(Saved entries)
-- Opening Marker --
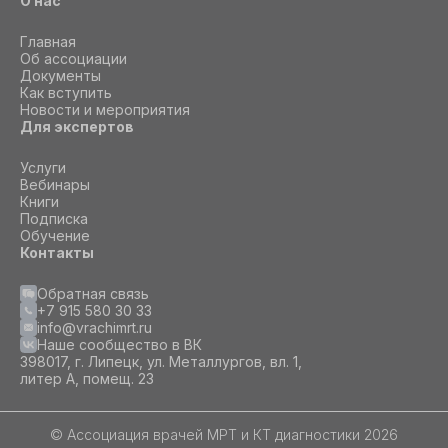
О нас
Главная
Об ассоциации
Документы
Как вступить
Новости и мероприятия
Для экспертов
Услуги
Вебинары
Книги
Подписка
Обучение
Контакты
Обратная связь
+7 915 580 30 33
info@vrachimrt.ru
Наше сообщество в ВК
398017, г. Липецк, ул. Металлургов, вл. 1,
литер А, помещ. 23
© Ассоциация врачей МРТ и КТ диагностики 2026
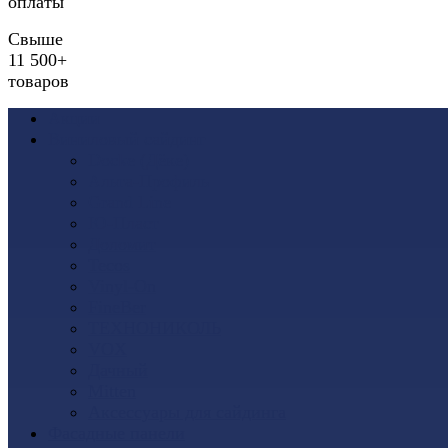
оплаты
Свыше
11 500+
товаров
Акции
Виниловый сайдинг
Docke (Дёке)
Альта-Профиль
Grand Line
Ю-Пласт
Доломит
Tecos
Vinyl-On
FineBer
ТЕХНОНИКОЛЬ
VOX
Дачный
Mitten
Аксессуары для сайдинга
Фасадные панели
-- Closing Marker --
▶ _Exercise aim_: Each record above has to be written out again in full, but its pictures must not be.

▶ _Output below_:
О нас
Главная
Об ассоциации
Документы
Как вступить
Новости и мероприятия
Для экспертов
Услуги
Вебинары
Книги
Подписка
Обучение
Контакты
Обратная связь
+7 915 580 30 33
info@vrachimrt.ru
Наше сообщество в ВК
398017, г. Липецк, ул. Металлургов, вл. 1,
литер А, помещ. 23
© Ассоциация врачей МРТ и КТ диагностики 2026
оплаты
Свыше
11 500+
товаров
Акции
Виниловый сайдинг
Docke (Дёке)
Альта-Профиль
Grand Line
Ю-Пласт
Доломит
Tecos
Vinyl-On
FineBer
ТЕХНОНИКОЛЬ
VOX
Дачный
Mitten
Аксессуары для сайдинга
Фасадные панели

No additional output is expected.